A fine dining pop-up bringing high end dishes to the masses
Perilla @ Platform1, East Dulwich Review
Perilla’s team has a strong pedigree with previous employers of London based friends Ben Marks and Matt Emmerson including the likes of Noma, The Square, Polpo and Polpetto.
Last year, Perilla enjoyed success as a pop-up and are now over a month in to a 4 month residency at Platform1 in East Dulwich.
Ben is the Chef part of Perilla and has created a menu drawing on his experience in Michelin starred kitchens under the guidance of Rene Redzepi and Phil Howard. Matt is front of house and between them Perilla is about making fine dining accessible, affordable, lively and informal. Dishes are fresh, seasonal and focus on often overlooked produce.
Platform1 itself is pretty new and will rotate kitchen residencies every four months. Run by local girl Chloe Gounder-Forbes, Platform1 is devoted to growing and has its own micro-herb and veg garden, which is maintained on a grow-to-order basis from our kitchen and bar. There are homemade steeps behind the bar and the wine list focuses on rare, forgotten and indigenous grape varieties.
We started with a couple of cracking cocktails including a Smokey Negroni made with an aged Tequila and then made our way through a few delicious recommended wines. The front of house team are all superb here, whether you’re speaking to the Platform1 team about wine and cocktails or Matt about the food there’s plenty of knowledge on show.
Perilla offer an a la carte menu but Mrs Foodie Brighton and I both went for the very reasonably priced six course tasting menu at £35 as it had everything we wanted to try on it.
First up was Roasted Kale with Cod Roe, which was super crispy, savoury and rich like a more refined, pimped up crispy seaweed you might have for your local Chinese takeaway.
Next was a boned out Crisp Chicken Wing stuffed with mushroom, which came topped with a shard of chicken skin. This was a tasty mouthful but lacked any real wow factor for me.
Our third course was a Fried Duck Egg with mussels & lovage, which is where the meal started to come to life. Beautifully presented and with the lovage served as a sauce, this was a lovely dish with plenty of flavours coming together with that rich egg yolk.
The Pot Roast Cauliflower with curd & lardo which turned up next was equally delicious and equally pretty too. Mrs Foodie Brighton and I are massive cauliflower fans and this was a great plate of food with texture and flavour galore.
We were expecting pork next but a Whole Baked Mackerel with marinated cucumbers turned up instead. Matt was keen for us to give this dish a try on the house and I’m very happy he did! The presentation was simple but intriguing as it looked an absolute nightmare to eat with the mackerel wrapped in wafer thin slices of cucumber. Luckily, plenty of time, skill and effort had gone in to deboning the fish leaving us with the simple task of chopping it up and enjoying the balance of flavours on offer.

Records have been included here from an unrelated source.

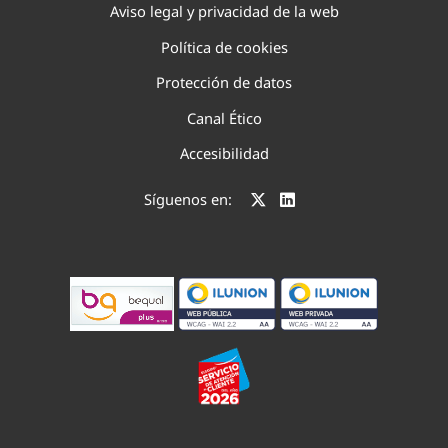
Aviso legal y privacidad de la web
Política de cookies
Protección de datos
Canal Ético
Accesibilidad
Síguenos en: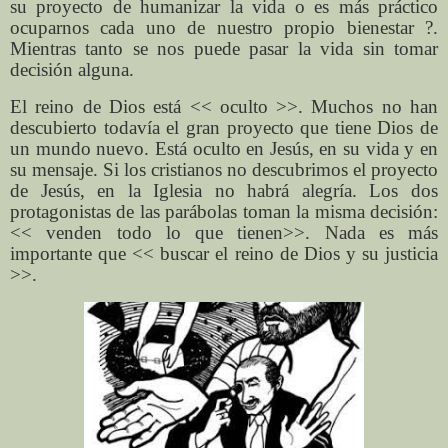
su proyecto de humanizar la vida o es más práctico
ocuparnos cada uno de nuestro propio bienestar ?.
Mientras tanto se nos puede pasar la vida sin tomar
decisión alguna.
El reino de Dios está << oculto >>. Muchos no han
descubierto todavía el gran proyecto que tiene Dios de
un mundo nuevo. Está oculto en Jesús, en su vida y en
su mensaje. Si los cristianos no descubrimos el proyecto
de Jesús, en la Iglesia no habrá alegría. Los dos
protagonistas de las parábolas toman la misma decisión:
<< venden todo lo que tienen>>. Nada es más
importante que << buscar el reino de Dios y su justicia
>>.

Grilled Pork Collar with kale & cavolo nero did arrive next and was another great dish, possibly my favourite because of the standard of cooking on the pork itself. Juicy, tender pork with plenty of flavour married well with the roasted chard puree, crisp kale, poached apples and rich cavolo nero sauce.
I haven’t seen sauces like this and the lovage sauce from earlier before but they both work incredibly well and add to each dishes flavour and aesthetic.
The last dish on the tasting menu was a great way to end. The Poached Pears with soft herbs and creme fraiche were bright and refreshing with hints of herb and shavings of frozen creme fraiche in floating in the chilled poaching liquor.
Annoyingly, we had overstayed our two hour slot and were asked to move to the bar if we wanted anything else. I understand that some places like / need to do two sittings a night but being asked to move is always going to be annoying.
We swapped places with the couple waiting at the bar for our table and ordered the Vacherin Mont d’Or along with a couple of glasses of stunning Auslese dessert wine. The cheese comes as a molten pool with some impossibly thin slices of fruit and nut bread. Tasty stuff but some way of stopping it solidifying on the plate would be a nice touch.
I have to admin, I didn’t particularly like Platform1 as a venue. The tables were too close together and it definitely feels like a bar, not a restaurant. Having said that, the staff are top notch and their knowledge and passion for what they’re doing is plain to see.
All in all the food Perilla are putting out hits their own brief. The dishes are interesting, exciting and display plenty of technique and skill and a six-course tasting menu for £35 really does make dishes of this quality more accessible to the average punter.